By your logic and the parent poster's logic ~13 people aside from the President and the laptops and coffee cups were also just as responsible for sending the team to kill him.

1 comments

Are you really questioning the idea that the Secretary of State had a hand in approving a CIA-led assassination mission when there's literally pictures of her watching it go down?
I never said that I questioned that in the slightest. Not sure where you get that at all.

I did however basically say that she did not send the team to get him. That's what a President signs off on and military leaders plan.

>> Very interesting. Because she was in the room that meant she sent the team to kill Bin Laden?

> I never said that I questioned that in the slightest. Not sure where you get that at all.

You literally just questioned that.

And it was a CIA-led, ie. civilian led, operation, not a military-led one.

The military explicitly played a critical role in planning, leading, and executing this.

From: https://en.wikipedia.org/wiki/Death_of_Osama_bin_Laden#Opera...

U.S. Naval Special Warfare Development Group (DEVGRU) and at least 6 members from JSOC planned it in coordination with the CIA.

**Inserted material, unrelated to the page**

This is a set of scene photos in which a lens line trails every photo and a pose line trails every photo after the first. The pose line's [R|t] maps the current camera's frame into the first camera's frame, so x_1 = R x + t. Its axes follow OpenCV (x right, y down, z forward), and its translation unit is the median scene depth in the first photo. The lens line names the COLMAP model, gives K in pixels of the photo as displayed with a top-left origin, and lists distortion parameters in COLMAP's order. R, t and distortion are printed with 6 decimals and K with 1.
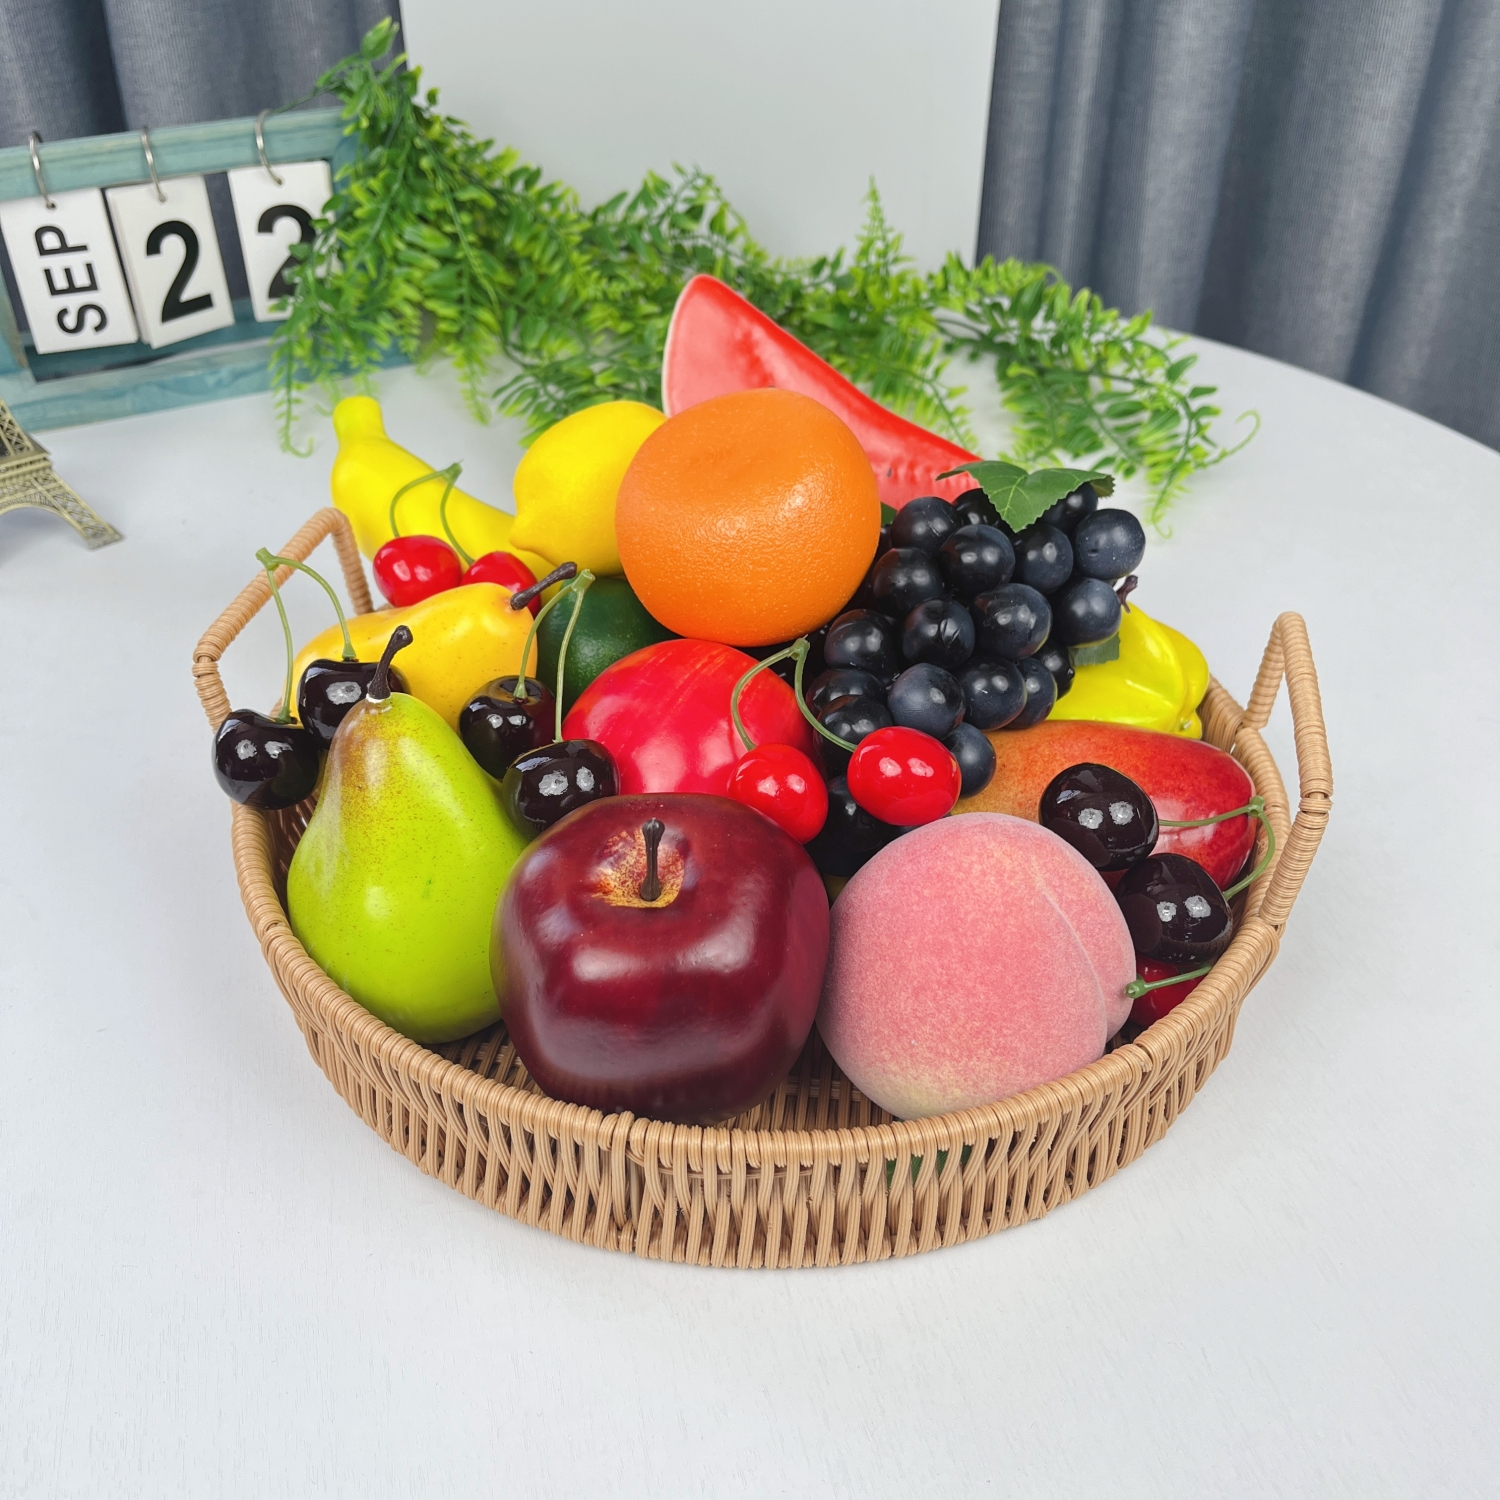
lens RADIAL K [[1600.4, 0, 818.3], [0, 1600.4, 747.5], [0, 0, 1]] dist [0.002210, -0.000147]
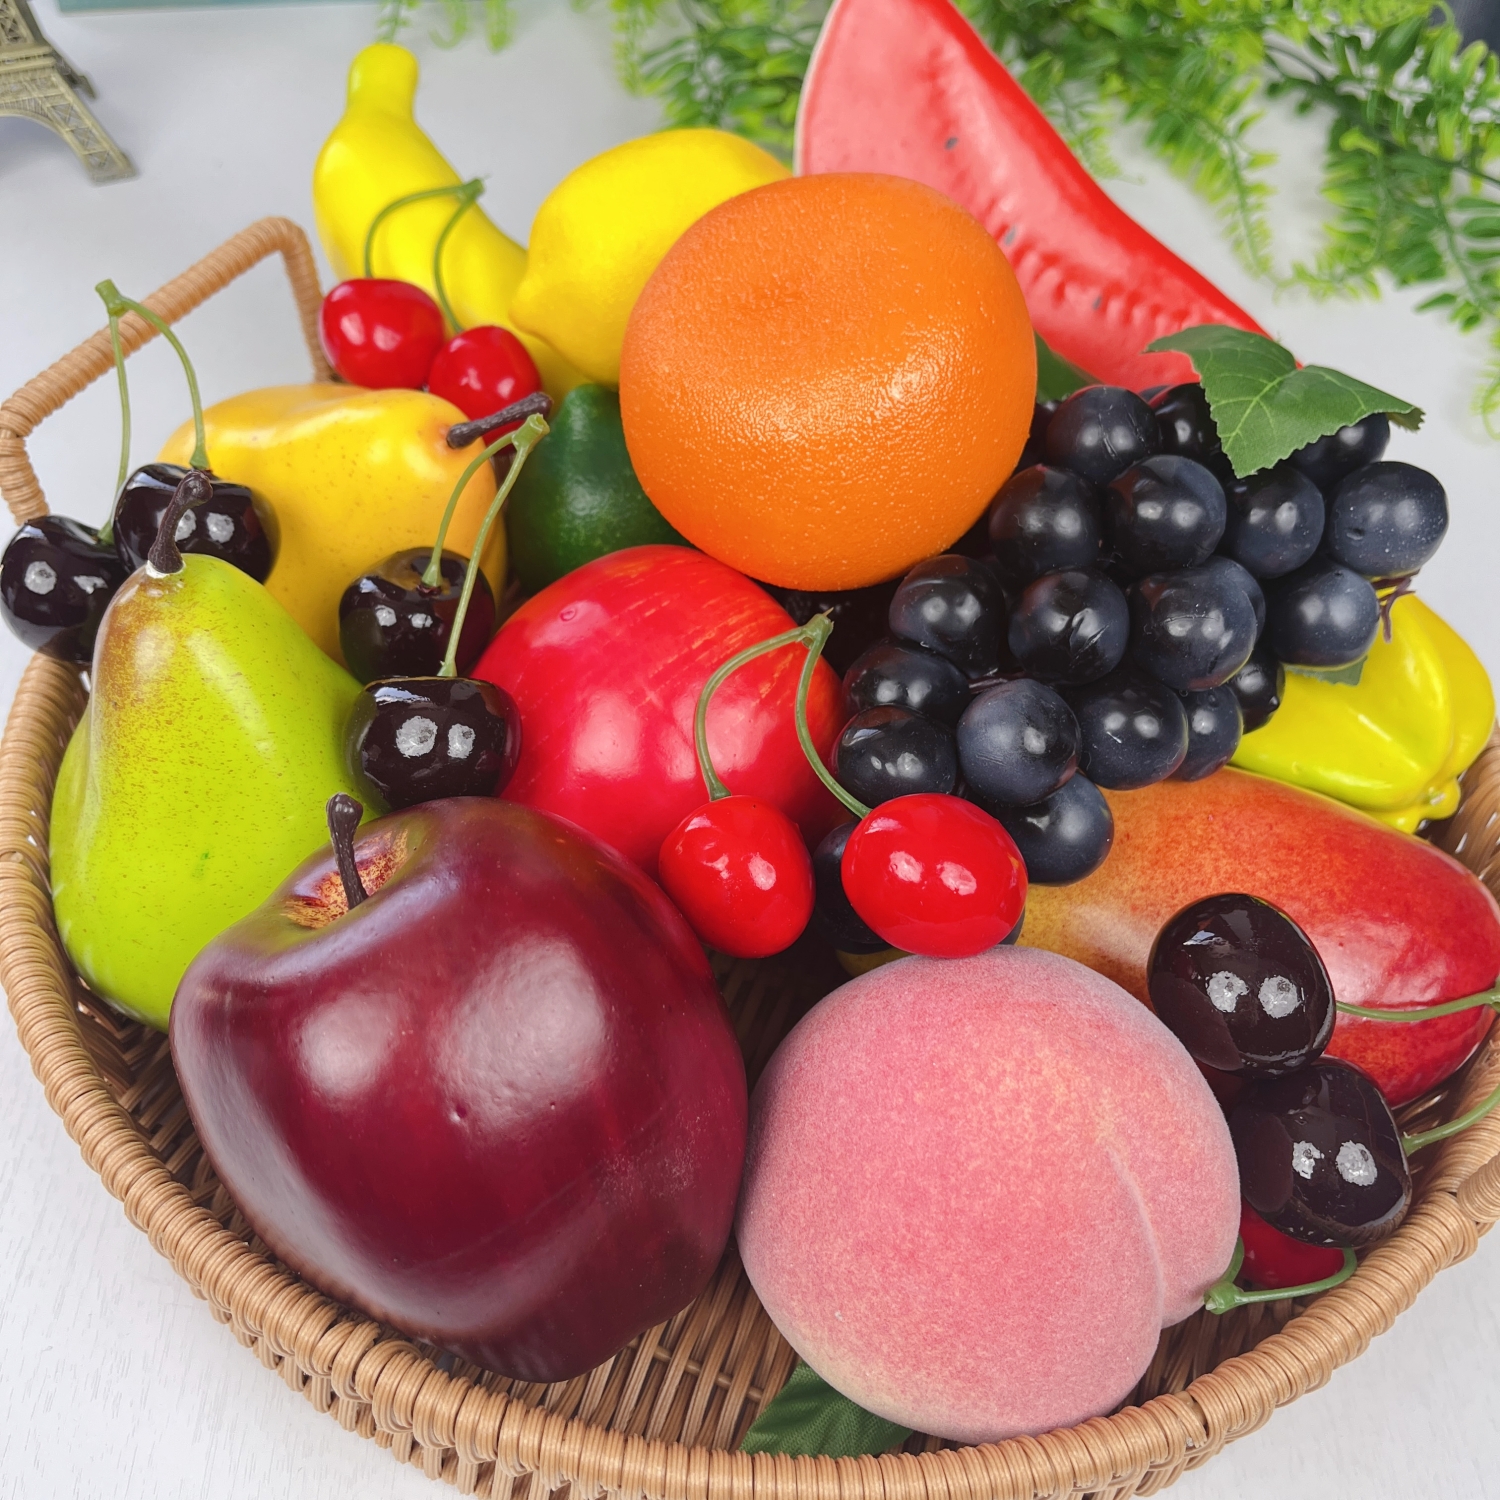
lens RADIAL K [[1600.4, 0, 818.3], [0, 1600.4, 747.5], [0, 0, 1]] dist [0.002210, -0.000147]
pose [[0.967297, 0.222889, -0.121068, 0.042440], [-0.194288, 0.957925, 0.211263, -0.088394], [0.163063, -0.180832, 0.969902, 0.232364]]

Literally the second sentence of that article says:

> The operation, code-named Operation Neptune Spear, was carried out in a CIA-led operation

You seem to be arguing incredibly uncharitably. I simply said the military planned it and based on the article I posted, I am 100% accurate. It doesn't take away from the military planning that the CIA also had a hand in planning it. I also never said the military led it, the thing you are arguing I did.
You edited your comment to change what you said. You originally did not say that she had a 'hand in approving'. Why would you change it to make it seem like you were talking about something else that you didn't originally say?